Aquando da sua primeira visita ao nosso país, o presidente do Brasil trouxe na sua bagagem uma mala cheia de promessas. Entre as quais a da construção de uma fábrica de anti-retrovirais. Veio depois, mais tarde, pela segunda vez, e disse, novamente que. Falou. Apenas falou. Sendo que de fábrica havia nada. A prometida fábrica passara a ser simples processo de empacotamento de comprimidos. Para vários e variados fins. Anuncia-se, agora, a terceira deslocação de Lula da Silva a Moçambique. Acompanhado da sua eleita sucessora. E, o descendente dos colonos portugueses, que aclamaram e proclamaram Pedro II de Portugal como Pedro I do Brasil, volta. Terceira e última vez. Como presidente, obviamente. E sem ter a prometida fábrica para inaugurar. Diz-se (“Notícias de 2 do corrente), que irá inaugurar a primeira fase dos projectos da fábrica de anti-retrovirais e do programa pró-savana para o desenvolvimento agrícola do centro e norte do país (...). De resto, como todos sabemos, os pobres não têm dinheiro para comprar medicamentos. Daí o não se justificar o investimento numa fábrica para a sua produção.
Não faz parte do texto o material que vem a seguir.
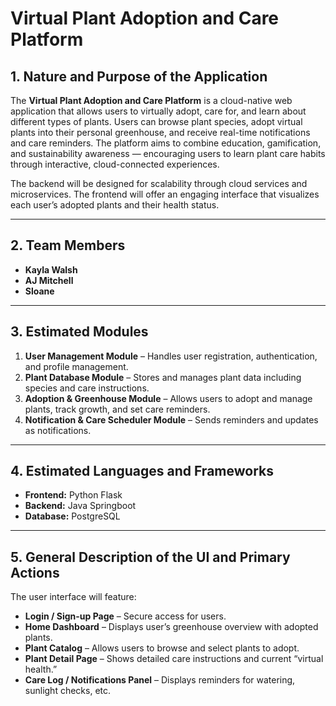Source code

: # Virtual Plant Adoption and Care Platform

## 1. Nature and Purpose of the Application
The **Virtual Plant Adoption and Care Platform** is a cloud-native web application that allows users to virtually adopt, care for, and learn about different types of plants. Users can browse plant species, adopt virtual plants into their personal greenhouse, and receive real-time notifications and care reminders. The platform aims to combine education, gamification, and sustainability awareness — encouraging users to learn plant care habits through interactive, cloud-connected experiences.

The backend will be designed for scalability through cloud services and microservices. The frontend will offer an engaging interface that visualizes each user’s adopted plants and their health status.

---

## 2. Team Members
- **Kayla Walsh** 
- **AJ Mitchell**
- **Sloane**

---

## 3. Estimated Modules
1. **User Management Module** – Handles user registration, authentication, and profile management.  
2. **Plant Database Module** – Stores and manages plant data including species and care instructions.  
3. **Adoption & Greenhouse Module** – Allows users to adopt and manage plants, track growth, and set care reminders.  
4. **Notification & Care Scheduler Module** – Sends reminders and updates as notifications. 

---

## 4. Estimated Languages and Frameworks
- **Frontend:** Python Flask
- **Backend:** Java Springboot
- **Database:** PostgreSQL  

---

## 5. General Description of the UI and Primary Actions
The user interface will feature:
- **Login / Sign-up Page** – Secure access for users.  
- **Home Dashboard** – Displays user’s greenhouse overview with adopted plants.  
- **Plant Catalog** – Allows users to browse and select plants to adopt.  
- **Plant Detail Page** – Shows detailed care instructions and current “virtual health.”  
- **Care Log / Notifications Panel** – Displays reminders for watering, sunlight checks, etc.    
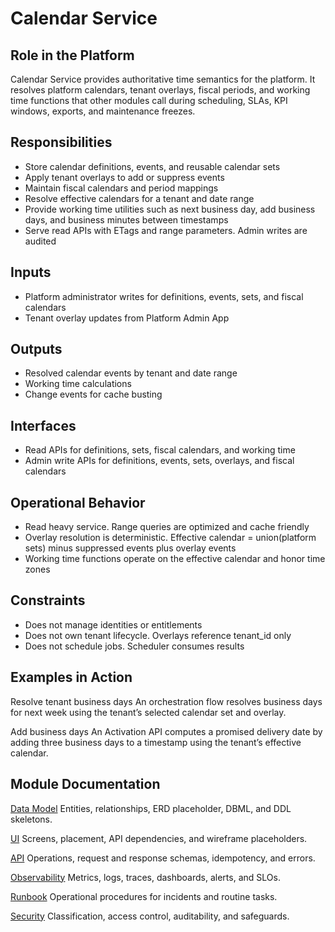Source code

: # Calendar Service

## Role in the Platform
Calendar Service provides authoritative time semantics for the platform. It resolves platform calendars, tenant overlays, fiscal periods, and working time functions that other modules call during scheduling, SLAs, KPI windows, exports, and maintenance freezes.

## Responsibilities
- Store calendar definitions, events, and reusable calendar sets
- Apply tenant overlays to add or suppress events
- Maintain fiscal calendars and period mappings
- Resolve effective calendars for a tenant and date range
- Provide working time utilities such as next business day, add business days, and business minutes between timestamps
- Serve read APIs with ETags and range parameters. Admin writes are audited

## Inputs
- Platform administrator writes for definitions, events, sets, and fiscal calendars
- Tenant overlay updates from Platform Admin App

## Outputs
- Resolved calendar events by tenant and date range
- Working time calculations
- Change events for cache busting

## Interfaces
- Read APIs for definitions, sets, fiscal calendars, and working time
- Admin write APIs for definitions, events, sets, overlays, and fiscal calendars

## Operational Behavior
- Read heavy service. Range queries are optimized and cache friendly
- Overlay resolution is deterministic. Effective calendar = union(platform sets) minus suppressed events plus overlay events
- Working time functions operate on the effective calendar and honor time zones

## Constraints
- Does not manage identities or entitlements
- Does not own tenant lifecycle. Overlays reference tenant_id only
- Does not schedule jobs. Scheduler consumes results

## Examples in Action

Resolve tenant business days
An orchestration flow resolves business days for next week using the tenant’s selected calendar set and overlay.

Add business days
An Activation API computes a promised delivery date by adding three business days to a timestamp using the tenant’s effective calendar.

## Module Documentation

[Data Model](data-model.md)
Entities, relationships, ERD placeholder, DBML, and DDL skeletons.

[UI](ui.md)
Screens, placement, API dependencies, and wireframe placeholders.

[API](api.md)
Operations, request and response schemas, idempotency, and errors.

[Observability](observability.md)
Metrics, logs, traces, dashboards, alerts, and SLOs.

[Runbook](runbook.md)
Operational procedures for incidents and routine tasks.

[Security](security.md)
Classification, access control, auditability, and safeguards.

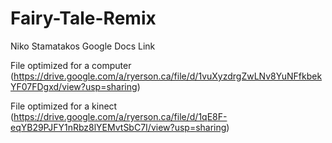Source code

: # Fairy-Tale-Remix

Niko Stamatakos Google Docs Link 

File optimized for a computer
(https://drive.google.com/a/ryerson.ca/file/d/1vuXyzdrgZwLNv8YuNFfkbekYF07FDgxd/view?usp=sharing)

File optimized for a kinect
(https://drive.google.com/a/ryerson.ca/file/d/1qE8F-eqYB29PJFY1nRbz8lYEMvtSbC7I/view?usp=sharing)
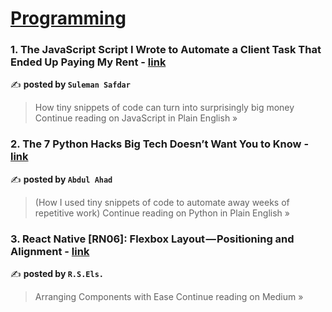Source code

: 
<h1><a href=https://medium.com/tag/programming/recommended target="_blank" rel="noopener noreferrer">Programming</a></h1>
<h3>1. The JavaScript Script I Wrote to Automate a Client Task That Ended Up Paying My Rent - <a href="https://javascript.plainenglish.io/the-javascript-script-i-wrote-to-automate-a-client-task-that-ended-up-paying-my-rent-ecaf18086fb9?source=rss------programming-5" target="_blank" rel="noopener noreferrer">link</a></h3>

✍️ **posted by `Suleman Safdar`**

<blockquote>How tiny snippets of code can turn into surprisingly big money
Continue reading on JavaScript in Plain English »</blockquote>

<h3>2. The 7 Python Hacks Big Tech Doesn’t Want You to Know - <a href="https://python.plainenglish.io/the-7-python-hacks-big-tech-doesnt-want-you-to-know-6c144e736532?source=rss------programming-5" target="_blank" rel="noopener noreferrer">link</a></h3>

✍️ **posted by `Abdul Ahad`**

<blockquote>(How I used tiny snippets of code to automate away weeks of repetitive work)
Continue reading on Python in Plain English »</blockquote>

<h3>3. React Native [RN06]: Flexbox Layout — Positioning and Alignment - <a href="https://medium.com/@ramy.sameh.radwan/react-native-rn06-flexbox-layout-positioning-and-alignment-35a7c8037026?source=rss------programming-5" target="_blank" rel="noopener noreferrer">link</a></h3>

✍️ **posted by `R.S.Els.`**

<blockquote>Arranging Components with Ease
Continue reading on Medium »</blockquote>

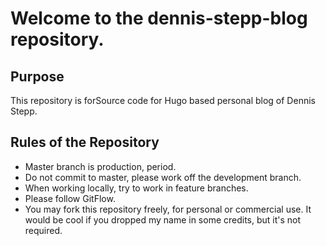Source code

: # Welcome to the dennis-stepp-blog repository.

## Purpose
This repository is forSource code for Hugo based personal blog of Dennis Stepp. 

## Rules of the Repository
* Master branch is production, period.
* Do not commit to master, please work off the development branch.
* When working locally, try to work in feature branches.
* Please follow GitFlow.
* You may fork this repository freely, for personal or commercial use. It would be cool if you dropped my name in some credits, but it's not required.
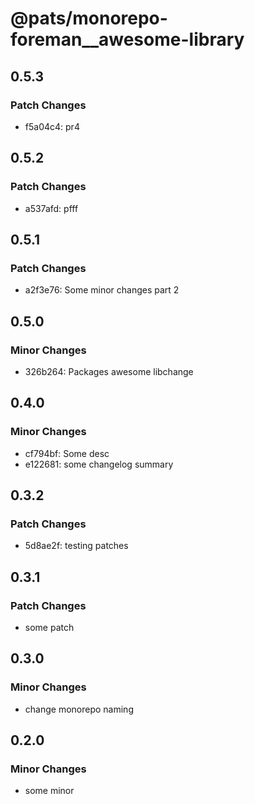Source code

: # @pats/monorepo-foreman\_\_awesome-library

## 0.5.3

### Patch Changes

- f5a04c4: pr4

## 0.5.2

### Patch Changes

- a537afd: pfff

## 0.5.1

### Patch Changes

- a2f3e76: Some minor changes part 2

## 0.5.0

### Minor Changes

- 326b264: Packages awesome libchange

## 0.4.0

### Minor Changes

- cf794bf: Some desc
- e122681: some changelog summary

## 0.3.2

### Patch Changes

- 5d8ae2f: testing patches

## 0.3.1

### Patch Changes

- some patch

## 0.3.0

### Minor Changes

- change monorepo naming

## 0.2.0

### Minor Changes

- some minor
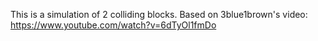 This is a simulation of 2 colliding blocks.
Based on 3blue1brown's video: https://www.youtube.com/watch?v=6dTyOl1fmDo
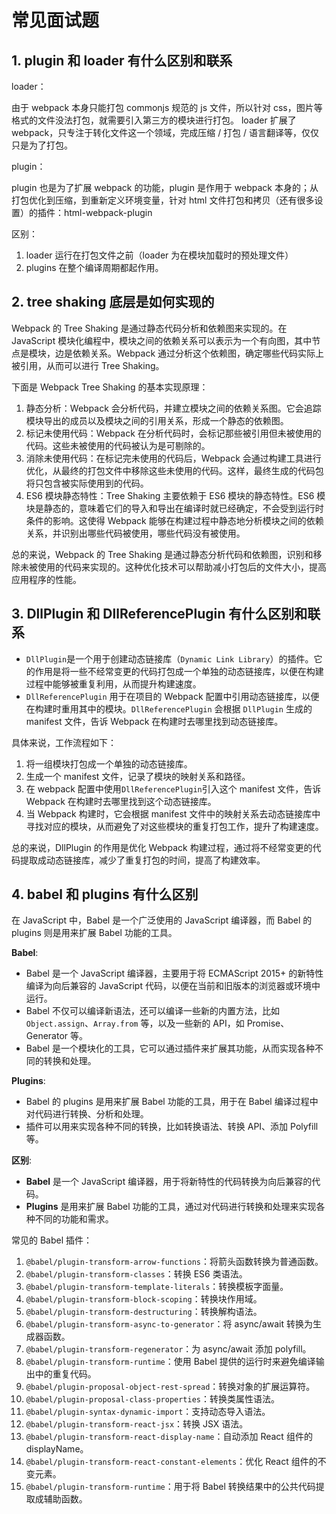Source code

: # 常见面试题

## 1. plugin 和 loader 有什么区别和联系

loader：

由于 webpack 本身只能打包 commonjs 规范的 js 文件，所以针对 css，图片等格式的文件没法打包，就需要引入第三方的模块进行打包。 loader 扩展了 webpack，只专注于转化文件这一个领域，完成压缩 / 打包 / 语言翻译等，仅仅只是为了打包。

plugin：

plugin 也是为了扩展 webpack 的功能，plugin 是作用于 webpack 本身的；从打包优化到压缩，到重新定义环境变量，针对 html 文件打包和拷贝（还有很多设置）的插件：html-webpack-plugin

区别：

1. loader 运行在打包文件之前（loader 为在模块加载时的预处理文件）
2. plugins 在整个编译周期都起作用。

## 2. tree shaking 底层是如何实现的

Webpack 的 Tree Shaking 是通过静态代码分析和依赖图来实现的。在 JavaScript 模块化编程中，模块之间的依赖关系可以表示为一个有向图，其中节点是模块，边是依赖关系。Webpack 通过分析这个依赖图，确定哪些代码实际上被引用，从而可以进行 Tree Shaking。

下面是 Webpack Tree Shaking 的基本实现原理：

1. 静态分析：Webpack 会分析代码，并建立模块之间的依赖关系图。它会追踪模块导出的成员以及模块之间的引用关系，形成一个静态的依赖图。
2. 标记未使用代码：Webpack 在分析代码时，会标记那些被引用但未被使用的代码。这些未被使用的代码被认为是可剔除的。
3. 消除未使用代码：在标记完未使用的代码后，Webpack 会通过构建工具进行优化，从最终的打包文件中移除这些未使用的代码。这样，最终生成的代码包将只包含被实际使用到的代码。
4. ES6 模块静态特性：Tree Shaking 主要依赖于 ES6 模块的静态特性。ES6 模块是静态的，意味着它们的导入和导出在编译时就已经确定，不会受到运行时条件的影响。这使得 Webpack 能够在构建过程中静态地分析模块之间的依赖关系，并识别出哪些代码被使用，哪些代码没有被使用。

总的来说，Webpack 的 Tree Shaking 是通过静态分析代码和依赖图，识别和移除未被使用的代码来实现的。这种优化技术可以帮助减小打包后的文件大小，提高应用程序的性能。

## 3. DllPlugin 和 DllReferencePlugin 有什么区别和联系

- `DllPlugin`是一个用于创建动态链接库（`Dynamic Link Library`）的插件。它的作用是将一些不经常变更的代码打包成一个单独的动态链接库，以便在构建过程中能够被重复利用，从而提升构建速度。
- `DllReferencePlugin` 用于在项目的 Webpack 配置中引用动态链接库，以便在构建时重用其中的模块。`DllReferencePlugin` 会根据 `DllPlugin` 生成的 manifest 文件，告诉 Webpack 在构建时去哪里找到动态链接库。

具体来说，工作流程如下：

1. 将一组模块打包成一个单独的动态链接库。
2. 生成一个 manifest 文件，记录了模块的映射关系和路径。
3. 在 webpack 配置中使用`DllReferencePlugin`引入这个 manifest 文件，告诉 Webpack 在构建时去哪里找到这个动态链接库。
4. 当 Webpack 构建时，它会根据 manifest 文件中的映射关系去动态链接库中寻找对应的模块，从而避免了对这些模块的重复打包工作，提升了构建速度。

总的来说，DllPlugin 的作用是优化 Webpack 构建过程，通过将不经常变更的代码提取成动态链接库，减少了重复打包的时间，提高了构建效率。

## 4. babel 和 plugins 有什么区别

在 JavaScript 中，Babel 是一个广泛使用的 JavaScript 编译器，而 Babel 的 plugins 则是用来扩展 Babel 功能的工具。

**Babel**:

- Babel 是一个 JavaScript 编译器，主要用于将 ECMAScript 2015+ 的新特性编译为向后兼容的 JavaScript 代码，以便在当前和旧版本的浏览器或环境中运行。
- Babel 不仅可以编译新语法，还可以编译一些新的内置方法，比如 `Object.assign`、`Array.from` 等，以及一些新的 API，如 Promise、Generator 等。
- Babel 是一个模块化的工具，它可以通过插件来扩展其功能，从而实现各种不同的转换和处理。

**Plugins**:

- Babel 的 plugins 是用来扩展 Babel 功能的工具，用于在 Babel 编译过程中对代码进行转换、分析和处理。
- 插件可以用来实现各种不同的转换，比如转换语法、转换 API、添加 Polyfill 等。

**区别**:

- **Babel** 是一个 JavaScript 编译器，用于将新特性的代码转换为向后兼容的代码。
- **Plugins** 是用来扩展 Babel 功能的工具，通过对代码进行转换和处理来实现各种不同的功能和需求。

常见的 Babel 插件：

1. `@babel/plugin-transform-arrow-functions`：将箭头函数转换为普通函数。
2. `@babel/plugin-transform-classes`：转换 ES6 类语法。
3. `@babel/plugin-transform-template-literals`：转换模板字面量。
4. `@babel/plugin-transform-block-scoping`：转换块作用域。
5. `@babel/plugin-transform-destructuring`：转换解构语法。
6. `@babel/plugin-transform-async-to-generator`：将 async/await 转换为生成器函数。
7. `@babel/plugin-transform-regenerator`：为 async/await 添加 polyfill。
8. `@babel/plugin-transform-runtime`：使用 Babel 提供的运行时来避免编译输出中的重复代码。
9. `@babel/plugin-proposal-object-rest-spread`：转换对象的扩展运算符。
10. `@babel/plugin-proposal-class-properties`：转换类属性语法。
11. `@babel/plugin-syntax-dynamic-import`：支持动态导入语法。
12. `@babel/plugin-transform-react-jsx`：转换 JSX 语法。
13. `@babel/plugin-transform-react-display-name`：自动添加 React 组件的 displayName。
14. `@babel/plugin-transform-react-constant-elements`：优化 React 组件的不变元素。
15. `@babel/plugin-transform-runtime`：用于将 Babel 转换结果中的公共代码提取成辅助函数。
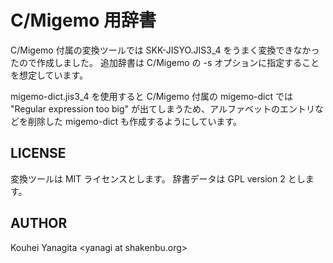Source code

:C/Migemo 用辞書
==================

C/Migemo 付属の変換ツールでは SKK-JISYO.JIS3_4 をうまく変換できなかったので作成しました。
追加辞書は C/Migemo の -s オプションに指定することを想定しています。

migemo-dict.jis3_4 を使用すると C/Migemo 付属の migemo-dict では "Regular expression too big"
が出てしまうため、アルファベットのエントリなどを削除した migemo-dict も作成するようにしています。

LICENSE
-------
変換ツールは MIT ライセンスとします。
辞書データは GPL version 2 とします。

AUTHOR
------
Kouhei Yanagita \<yanagi at shakenbu.org\>
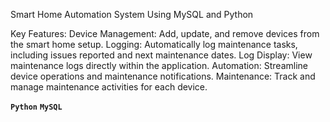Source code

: Smart Home Automation System Using MySQL and Python

Key Features:
Device Management: Add, update, and remove devices from the smart home setup.
Logging: Automatically log maintenance tasks, including issues reported and next maintenance dates.
Log Display: View maintenance logs directly within the application.
Automation: Streamline device operations and maintenance notifications.
Maintenance: Track and manage maintenance activities for each device.

**`Python`** **`MySQL`**
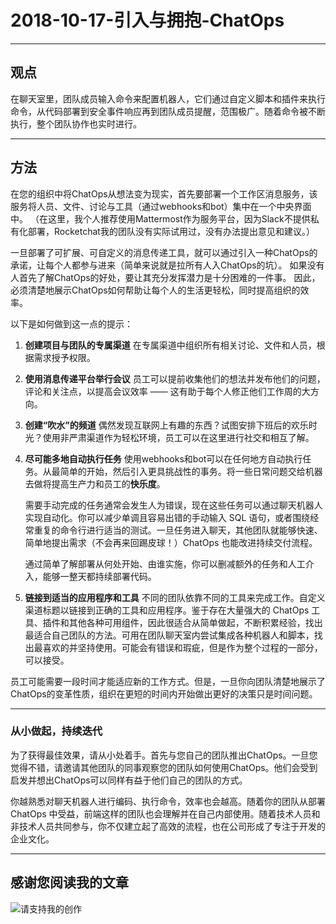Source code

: # 2018-10-17-引入与拥抱-ChatOps

---

## 观点

在聊天室里，团队成员输入命令来配置机器人，它们通过自定义脚本和插件来执行命令，从代码部署到安全事件响应再到团队成员提醒，范围极广。随着命令被不断执行，整个团队协作也实时进行。

---

## 方法

在您的组织中将ChatOps从想法变为现实，首先要部署一个工作区消息服务，该服务将人员、文件、讨论与工具（通过webhooks和bot）集中在一个中央界面中。 （在这里，我个人推荐使用Mattermost作为服务平台，因为Slack不提供私有化部署，Rocketchat我的团队没有实际试用过，没有办法提出意见和建议。）

一旦部署了可扩展、可自定义的消息传递工具，就可以通过引入一种ChatOps的承诺，让每个人都参与进来（简单来说就是拉所有人入ChatOps的坑）。 如果没有人首先了解ChatOps的好处，要让其充分发挥潜力是十分困难的一件事。 因此，必须清楚地展示ChatOps如何帮助让每个人的生活更轻松，同时提高组织的效率。

以下是如何做到这一点的提示：

1. **创建项目与团队的专属渠道**
   在专属渠道中组织所有相关讨论、文件和人员，根据需求授予权限。

2. **使用消息传递平台举行会议**
   员工可以提前收集他们的想法并发布他们的问题，评论和关注点，以提高会议效率 —— 这有助于每个人修正他们工作周的大方向。

3. **创建“吹水”的频道**
   偶然发现互联网上有趣的东西？试图安排下班后的欢乐时光？使用非严肃渠道作为轻松环境，员工可以在这里进行社交和相互了解。

4. **尽可能多地自动执行任务**
   使用webhooks和bot可以在任何地方自动执行任务。从最简单的开始，然后引入更具挑战性的事务。将一些日常问题交给机器去做将提高生产力和员工的**快乐度**。

   需要手动完成的任务通常会发生人为错误，现在这些任务可以通过聊天机器人实现自动化。你可以减少单调且容易出错的手动输入 SQL 语句，或者围绕经常重复的命令行进行适当的测试。一旦任务进入聊天，其他团队就能够快速、简单地提出需求（不会再来回踢皮球！）ChatOps 也能改进持续交付流程。

   通过简单了解部署从何处开始、由谁实施，你可以删减额外的任务和人工介入，能够一整天都持续部署代码。
5. **链接到适当的应用程序和工具**
   不同的团队依靠不同的工具来完成工作。自定义渠道标题以链接到正确的工具和应用程序。鉴于存在大量强大的 ChatOps 工具、插件和其他各种可用组件，因此很适合从简单做起，不断积累经验，找出最适合自己团队的方法。可用在团队聊天室内尝试集成各种机器人和脚本，找出最喜欢的并坚持使用。可能会有错误和瑕疵，但是作为整个过程的一部分，可以接受。

员工可能需要一段时间才能适应新的工作方式。但是，一旦你向团队清楚地展示了ChatOps的变革性质，组织在更短的时间内开始做出更好的决策只是时间问题。

---

### 从小做起，持续迭代

为了获得最佳效果，请从小处着手。首先与您自己的团队推出ChatOps。一旦您觉得不错，请邀请其他团队的同事观察您的团队如何使用ChatOps。他们会受到启发并想出ChatOps可以同样有益于他们自己的团队的方式。

你越熟悉对聊天机器人进行编码、执行命令，效率也会越高。随着你的团队从部署 ChatOps 中受益，前端这样的团队也会理解并在自己内部使用。随着技术人员和非技术人员共同参与，你不仅建立起了高效的流程，也在公司形成了专注于开发的企业文化。

---

## 感谢您阅读我的文章

![请支持我的创作](https://upload-images.jianshu.io/upload_images/2859735-974a8b5742b181a9.jpg?imageMogr2/auto-orient/strip%7CimageView2/2/w/1240)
Como, de facto, não existe nenhuma em toda a África. O que dá, no que vale a pena investir é na exploração de carvão, de gás e de petróleo. Vá, como faz parte do seu programa, a Tete. Mas, depois, regresse ao Brasil. E volte rapidinho. É, que, antes de ter chegado já estamos com saudades do seu regresso. E, já agora faça mais uma promessa. E, esta até pode cumprir. Prometa que nos vai trazer o Tiririca. É, que, nós, por cá, já estamos a ficar cansados com tantas televisões sustentadas por igrejas brasileiras. Milagreiras. Que só transmitem curas. Que só nos dão imagens de mazelas e de desgraças humanas. Afinal curáveis. Ao vivo e em directo. Com um simples gesto, com um mero sinal. Tiririca pode não poder fazer melhor. Nem ir mais além. Mas tem, isso sim, o poder de nos fazer rir. E, nós precisamos de rir. Nós temos o direito de poder rir.